• **PROBLEM TO WORK ON**: Repeat all of the data exactly. Leave nothing out.

• **SUPPLIED RECORDS**:
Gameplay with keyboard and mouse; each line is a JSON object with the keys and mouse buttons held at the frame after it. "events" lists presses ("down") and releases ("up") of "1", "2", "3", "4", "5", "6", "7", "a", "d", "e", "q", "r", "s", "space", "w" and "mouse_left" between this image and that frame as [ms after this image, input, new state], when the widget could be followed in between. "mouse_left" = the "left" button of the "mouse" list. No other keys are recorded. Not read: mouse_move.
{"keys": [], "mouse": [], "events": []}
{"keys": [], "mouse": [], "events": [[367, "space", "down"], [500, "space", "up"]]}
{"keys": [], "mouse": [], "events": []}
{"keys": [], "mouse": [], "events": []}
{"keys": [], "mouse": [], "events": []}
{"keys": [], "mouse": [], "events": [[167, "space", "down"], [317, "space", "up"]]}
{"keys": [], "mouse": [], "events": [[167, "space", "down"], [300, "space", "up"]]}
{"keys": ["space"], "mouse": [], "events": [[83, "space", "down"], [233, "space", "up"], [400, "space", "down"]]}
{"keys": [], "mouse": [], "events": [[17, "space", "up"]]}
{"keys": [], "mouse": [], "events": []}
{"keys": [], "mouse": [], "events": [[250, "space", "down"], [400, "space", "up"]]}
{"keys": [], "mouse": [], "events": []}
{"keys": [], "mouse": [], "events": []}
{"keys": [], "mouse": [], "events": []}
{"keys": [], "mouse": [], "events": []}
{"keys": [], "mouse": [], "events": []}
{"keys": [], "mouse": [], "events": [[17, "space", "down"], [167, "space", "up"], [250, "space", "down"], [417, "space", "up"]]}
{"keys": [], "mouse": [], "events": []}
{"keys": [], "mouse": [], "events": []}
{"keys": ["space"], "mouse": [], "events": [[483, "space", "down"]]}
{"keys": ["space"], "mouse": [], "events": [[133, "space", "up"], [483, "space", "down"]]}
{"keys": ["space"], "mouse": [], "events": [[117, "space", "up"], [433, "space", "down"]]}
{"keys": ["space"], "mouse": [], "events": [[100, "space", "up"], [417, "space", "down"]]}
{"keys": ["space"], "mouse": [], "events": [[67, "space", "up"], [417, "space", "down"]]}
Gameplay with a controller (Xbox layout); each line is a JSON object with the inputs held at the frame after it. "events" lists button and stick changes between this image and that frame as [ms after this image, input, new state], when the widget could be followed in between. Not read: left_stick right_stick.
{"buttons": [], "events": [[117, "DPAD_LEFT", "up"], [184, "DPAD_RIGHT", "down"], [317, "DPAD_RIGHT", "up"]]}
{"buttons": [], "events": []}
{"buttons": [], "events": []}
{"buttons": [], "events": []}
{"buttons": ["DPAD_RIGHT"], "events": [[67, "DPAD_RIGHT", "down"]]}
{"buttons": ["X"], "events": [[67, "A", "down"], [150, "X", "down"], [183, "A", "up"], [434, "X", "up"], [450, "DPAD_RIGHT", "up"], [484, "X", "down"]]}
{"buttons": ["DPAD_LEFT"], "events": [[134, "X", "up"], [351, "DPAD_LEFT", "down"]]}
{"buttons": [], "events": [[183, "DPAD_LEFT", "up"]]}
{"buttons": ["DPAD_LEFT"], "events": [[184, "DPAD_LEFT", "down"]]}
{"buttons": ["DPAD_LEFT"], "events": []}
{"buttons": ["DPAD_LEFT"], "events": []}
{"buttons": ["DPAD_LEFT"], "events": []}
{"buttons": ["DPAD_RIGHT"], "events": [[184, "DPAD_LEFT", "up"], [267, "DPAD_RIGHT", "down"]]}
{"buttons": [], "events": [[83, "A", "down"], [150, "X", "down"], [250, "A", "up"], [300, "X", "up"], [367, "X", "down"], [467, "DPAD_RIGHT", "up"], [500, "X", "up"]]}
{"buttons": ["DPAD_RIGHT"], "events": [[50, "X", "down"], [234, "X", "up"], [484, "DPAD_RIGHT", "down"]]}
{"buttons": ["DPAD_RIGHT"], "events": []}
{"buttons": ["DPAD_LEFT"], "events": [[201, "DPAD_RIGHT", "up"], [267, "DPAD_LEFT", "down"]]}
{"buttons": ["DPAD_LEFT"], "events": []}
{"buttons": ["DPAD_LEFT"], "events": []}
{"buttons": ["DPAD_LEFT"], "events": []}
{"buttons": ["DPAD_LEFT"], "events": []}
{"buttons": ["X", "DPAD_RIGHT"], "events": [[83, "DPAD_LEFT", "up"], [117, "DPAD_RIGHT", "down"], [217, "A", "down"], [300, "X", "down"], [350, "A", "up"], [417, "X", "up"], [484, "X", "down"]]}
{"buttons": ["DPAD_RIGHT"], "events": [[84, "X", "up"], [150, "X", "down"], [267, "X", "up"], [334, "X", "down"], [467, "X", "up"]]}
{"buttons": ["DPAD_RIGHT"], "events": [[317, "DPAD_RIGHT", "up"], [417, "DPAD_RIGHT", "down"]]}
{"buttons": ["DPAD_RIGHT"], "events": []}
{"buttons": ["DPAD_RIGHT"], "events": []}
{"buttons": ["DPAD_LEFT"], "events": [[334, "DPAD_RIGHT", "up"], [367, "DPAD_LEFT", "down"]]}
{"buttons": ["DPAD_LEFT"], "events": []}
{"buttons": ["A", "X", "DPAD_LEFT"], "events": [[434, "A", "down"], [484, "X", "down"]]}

• **RESPONSE TO THIS TASK**:
Gameplay with keyboard and mouse; each line is a JSON object with the keys and mouse buttons held at the frame after it. "events" lists presses ("down") and releases ("up") of "1", "2", "3", "4", "5", "6", "7", "a", "d", "e", "q", "r", "s", "space", "w" and "mouse_left" between this image and that frame as [ms after this image, input, new state], when the widget could be followed in between. "mouse_left" = the "left" button of the "mouse" list. No other keys are recorded. Not read: mouse_move.
{"keys": [], "mouse": [], "events": []}
{"keys": [], "mouse": [], "events": [[367, "space", "down"], [500, "space", "up"]]}
{"keys": [], "mouse": [], "events": []}
{"keys": [], "mouse": [], "events": []}
{"keys": [], "mouse": [], "events": []}
{"keys": [], "mouse": [], "events": [[167, "space", "down"], [317, "space", "up"]]}
{"keys": [], "mouse": [], "events": [[167, "space", "down"], [300, "space", "up"]]}
{"keys": ["space"], "mouse": [], "events": [[83, "space", "down"], [233, "space", "up"], [400, "space", "down"]]}
{"keys": [], "mouse": [], "events": [[17, "space", "up"]]}
{"keys": [], "mouse": [], "events": []}
{"keys": [], "mouse": [], "events": [[250, "space", "down"], [400, "space", "up"]]}
{"keys": [], "mouse": [], "events": []}
{"keys": [], "mouse": [], "events": []}
{"keys": [], "mouse": [], "events": []}
{"keys": [], "mouse": [], "events": []}
{"keys": [], "mouse": [], "events": []}
{"keys": [], "mouse": [], "events": [[17, "space", "down"], [167, "space", "up"], [250, "space", "down"], [417, "space", "up"]]}
{"keys": [], "mouse": [], "events": []}
{"keys": [], "mouse": [], "events": []}
{"keys": ["space"], "mouse": [], "events": [[483, "space", "down"]]}
{"keys": ["space"], "mouse": [], "events": [[133, "space", "up"], [483, "space", "down"]]}
{"keys": ["space"], "mouse": [], "events": [[117, "space", "up"], [433, "space", "down"]]}
{"keys": ["space"], "mouse": [], "events": [[100, "space", "up"], [417, "space", "down"]]}
{"keys": ["space"], "mouse": [], "events": [[67, "space", "up"], [417, "space", "down"]]}
Gameplay with a controller (Xbox layout); each line is a JSON object with the inputs held at the frame after it. "events" lists button and stick changes between this image and that frame as [ms after this image, input, new state], when the widget could be followed in between. Not read: left_stick right_stick.
{"buttons": [], "events": [[117, "DPAD_LEFT", "up"], [184, "DPAD_RIGHT", "down"], [317, "DPAD_RIGHT", "up"]]}
{"buttons": [], "events": []}
{"buttons": [], "events": []}
{"buttons": [], "events": []}
{"buttons": ["DPAD_RIGHT"], "events": [[67, "DPAD_RIGHT", "down"]]}
{"buttons": ["X"], "events": [[67, "A", "down"], [150, "X", "down"], [183, "A", "up"], [434, "X", "up"], [450, "DPAD_RIGHT", "up"], [484, "X", "down"]]}
{"buttons": ["DPAD_LEFT"], "events": [[134, "X", "up"], [351, "DPAD_LEFT", "down"]]}
{"buttons": [], "events": [[183, "DPAD_LEFT", "up"]]}
{"buttons": ["DPAD_LEFT"], "events": [[184, "DPAD_LEFT", "down"]]}
{"buttons": ["DPAD_LEFT"], "events": []}
{"buttons": ["DPAD_LEFT"], "events": []}
{"buttons": ["DPAD_LEFT"], "events": []}
{"buttons": ["DPAD_RIGHT"], "events": [[184, "DPAD_LEFT", "up"], [267, "DPAD_RIGHT", "down"]]}
{"buttons": [], "events": [[83, "A", "down"], [150, "X", "down"], [250, "A", "up"], [300, "X", "up"], [367, "X", "down"], [467, "DPAD_RIGHT", "up"], [500, "X", "up"]]}
{"buttons": ["DPAD_RIGHT"], "events": [[50, "X", "down"], [234, "X", "up"], [484, "DPAD_RIGHT", "down"]]}
{"buttons": ["DPAD_RIGHT"], "events": []}
{"buttons": ["DPAD_LEFT"], "events": [[201, "DPAD_RIGHT", "up"], [267, "DPAD_LEFT", "down"]]}
{"buttons": ["DPAD_LEFT"], "events": []}
{"buttons": ["DPAD_LEFT"], "events": []}
{"buttons": ["DPAD_LEFT"], "events": []}
{"buttons": ["DPAD_LEFT"], "events": []}
{"buttons": ["X", "DPAD_RIGHT"], "events": [[83, "DPAD_LEFT", "up"], [117, "DPAD_RIGHT", "down"], [217, "A", "down"], [300, "X", "down"], [350, "A", "up"], [417, "X", "up"], [484, "X", "down"]]}
{"buttons": ["DPAD_RIGHT"], "events": [[84, "X", "up"], [150, "X", "down"], [267, "X", "up"], [334, "X", "down"], [467, "X", "up"]]}
{"buttons": ["DPAD_RIGHT"], "events": [[317, "DPAD_RIGHT", "up"], [417, "DPAD_RIGHT", "down"]]}
{"buttons": ["DPAD_RIGHT"], "events": []}
{"buttons": ["DPAD_RIGHT"], "events": []}
{"buttons": ["DPAD_LEFT"], "events": [[334, "DPAD_RIGHT", "up"], [367, "DPAD_LEFT", "down"]]}
{"buttons": ["DPAD_LEFT"], "events": []}
{"buttons": ["A", "X", "DPAD_LEFT"], "events": [[434, "A", "down"], [484, "X", "down"]]}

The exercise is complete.